A pretty nice weekend

By: 
Keith Bryant
 The weekend was a little chilly, but the sun really helped out.  I even got some work done in the yard.  
 Last week I made a New Orleans classic and the Mardi Gras favorite of king cake. I would like to thank everyone that reads my column each week. It is a real joy for me when people contact me about an article or recipe.  
 This week someone contacted me at the shop and asked if I would make one for her husband, a fellow Louisianan. I’m happy to do it.  
 I had one of my Facebook friends show pictures from some she had overnighted from a bakery in New Orleans and I want to say mine looked a lot better.
 This weekend was a quiet one at our house, so I got up early and decided to make breakfast.
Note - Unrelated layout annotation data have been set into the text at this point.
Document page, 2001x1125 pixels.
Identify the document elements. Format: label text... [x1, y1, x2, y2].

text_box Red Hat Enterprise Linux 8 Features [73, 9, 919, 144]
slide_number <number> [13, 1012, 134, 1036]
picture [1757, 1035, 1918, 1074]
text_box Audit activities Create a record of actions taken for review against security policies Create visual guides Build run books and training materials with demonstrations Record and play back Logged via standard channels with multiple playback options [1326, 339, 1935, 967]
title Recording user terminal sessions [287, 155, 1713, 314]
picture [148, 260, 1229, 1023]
I remembered that earlier last week I had gotten a jar of jam from Wendy Martell and she asked me to make something with it.  
 Now, if you know Wendy, she is very creative with her jams and jellies and sometimes you just don’t know what to pair with the unusual creation. She provided me with cranberry, orange, and jalapeno jelly that she wasn’t quite sure what to do with.   
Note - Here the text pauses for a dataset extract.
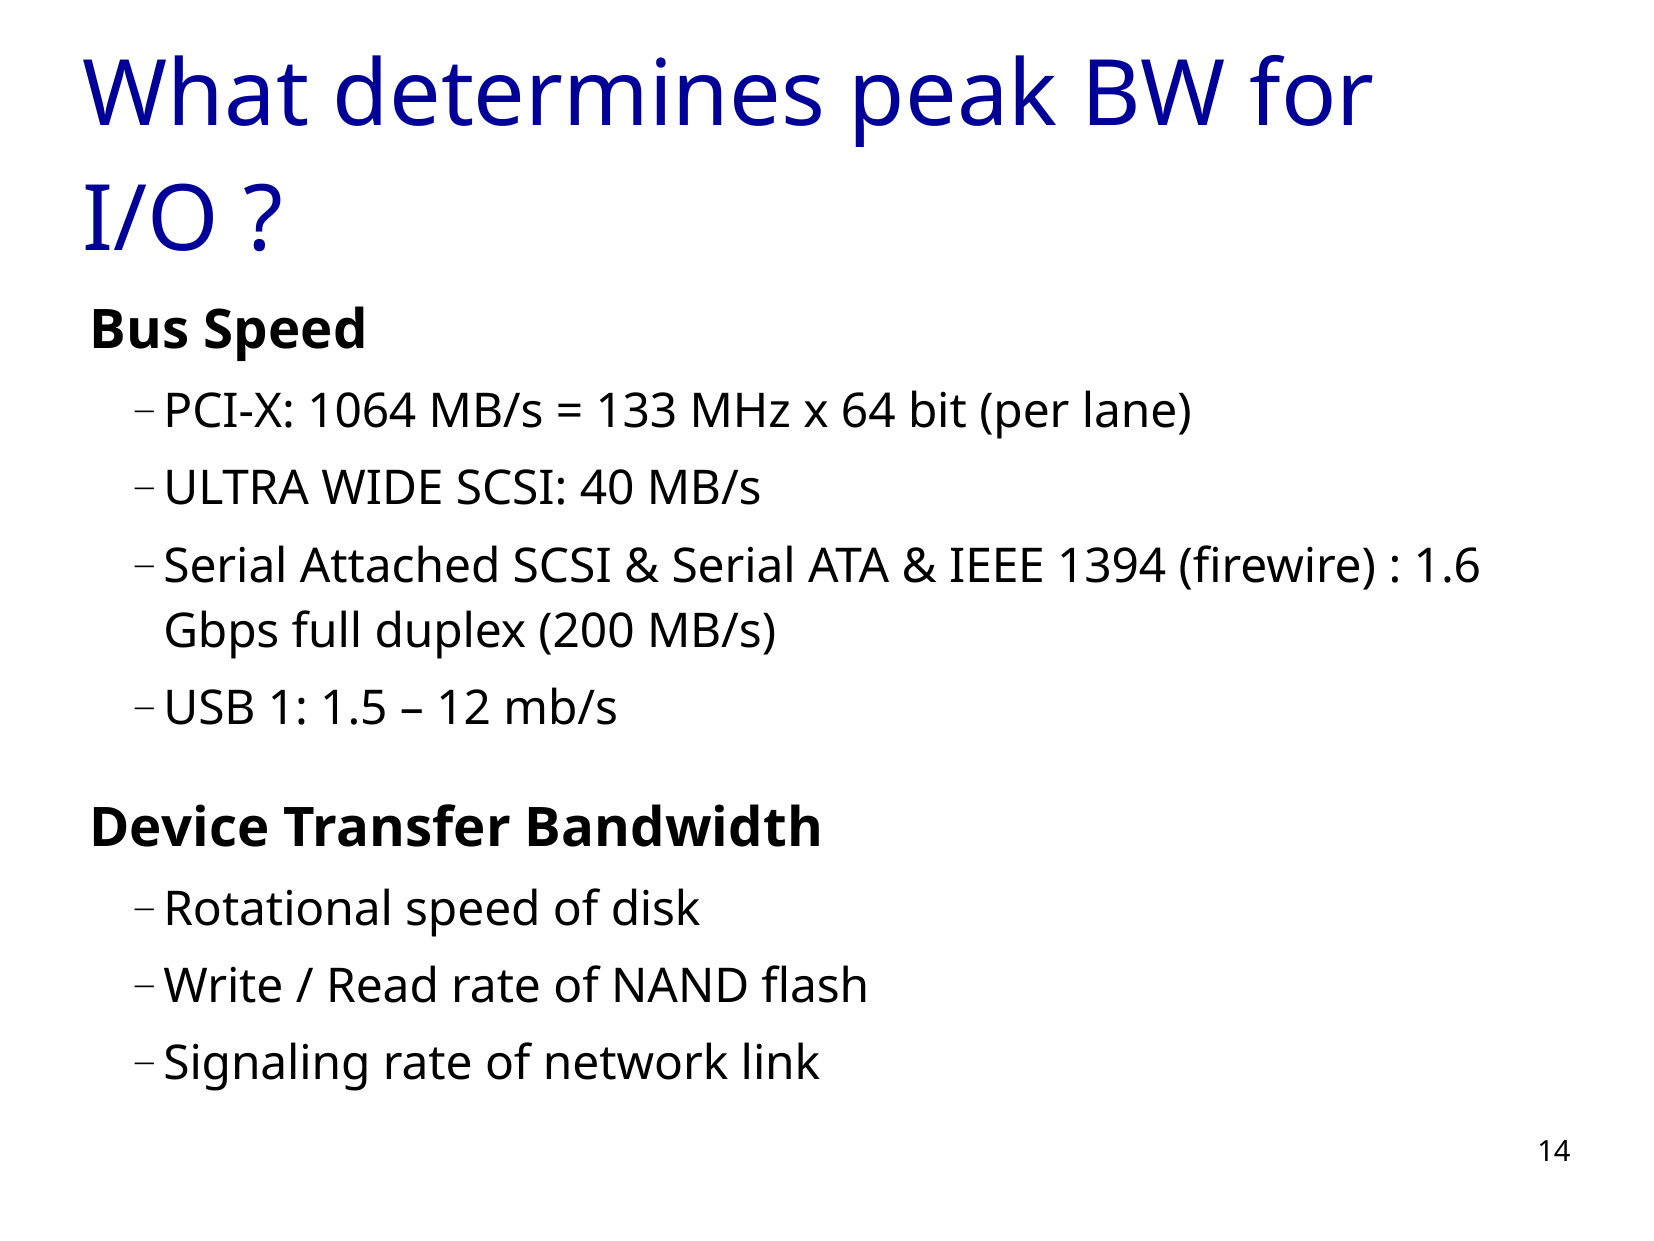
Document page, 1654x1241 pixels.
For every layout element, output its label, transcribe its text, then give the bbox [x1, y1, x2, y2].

list Bus Speed PCI-X: 1064 MB/s = 133 MHz x 64 bit (per lane) ULTRA WIDE SCSI: 40 MB/s Serial Attached SCSI & Serial ATA & IEEE 1394 (firewire) : 1.6 Gbps full duplex (200 MB/s) USB 1: 1.5 – 12 mb/s Device Transfer Bandwidth Rotational speed of disk Write / Read rate of NAND flash Signaling rate of network link [60, 290, 1571, 1096]
title What determines peak BW for I/O ? [82, 49, 1571, 257]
 I suggested adding a spicy whole grain mustard to the jelly and use it as a glaze for pork, turkey, or chicken on the BBQ grill.  
 Since I was making breakfast, I didn’t think that would work too well for Sharon. 
 We hadn’t made French toast in a while and I had most of the ingredients for that, so I set out to make unusual breakfast for us.   
 I couldn’t really sell Sharon on the hot jelly and we had a little strawberry jelly in house so I used that to make hers. Me being me, I went full bore and used it on mine and it was acidic enough and not too spicy and worked out well. Sometimes you just need a little out of the box thinking for breakfast. 
Ingredients
½ cup milk
2 eggs
1⁄ 8 teaspoon cinnamon
½ teaspoon vanilla
4 slices bread 
2 tablespoons butter
¼ cup Nutella
¼ cup strawberry jam
½ cup heavy whipping cream
1 tablespoon powdered sugar
¼ teaspoon vanilla
Directions
 Whisk together first four ingredients.
 Melt butter in a pan over medium heat. Soak bread in milk and egg mixture for 30 seconds on each side. Place bread into the pan and let cook until bottom is golden and crisp. Turn over and repeat with other side. Repeat with all of the bread.
 Place 2 tablespoons of Nutella and 2 tablespoons of jam on two of the bread slices.  Place in 350 degree oven for 3 minutes. Top with a dollop of fresh whipped cream. Serve warm.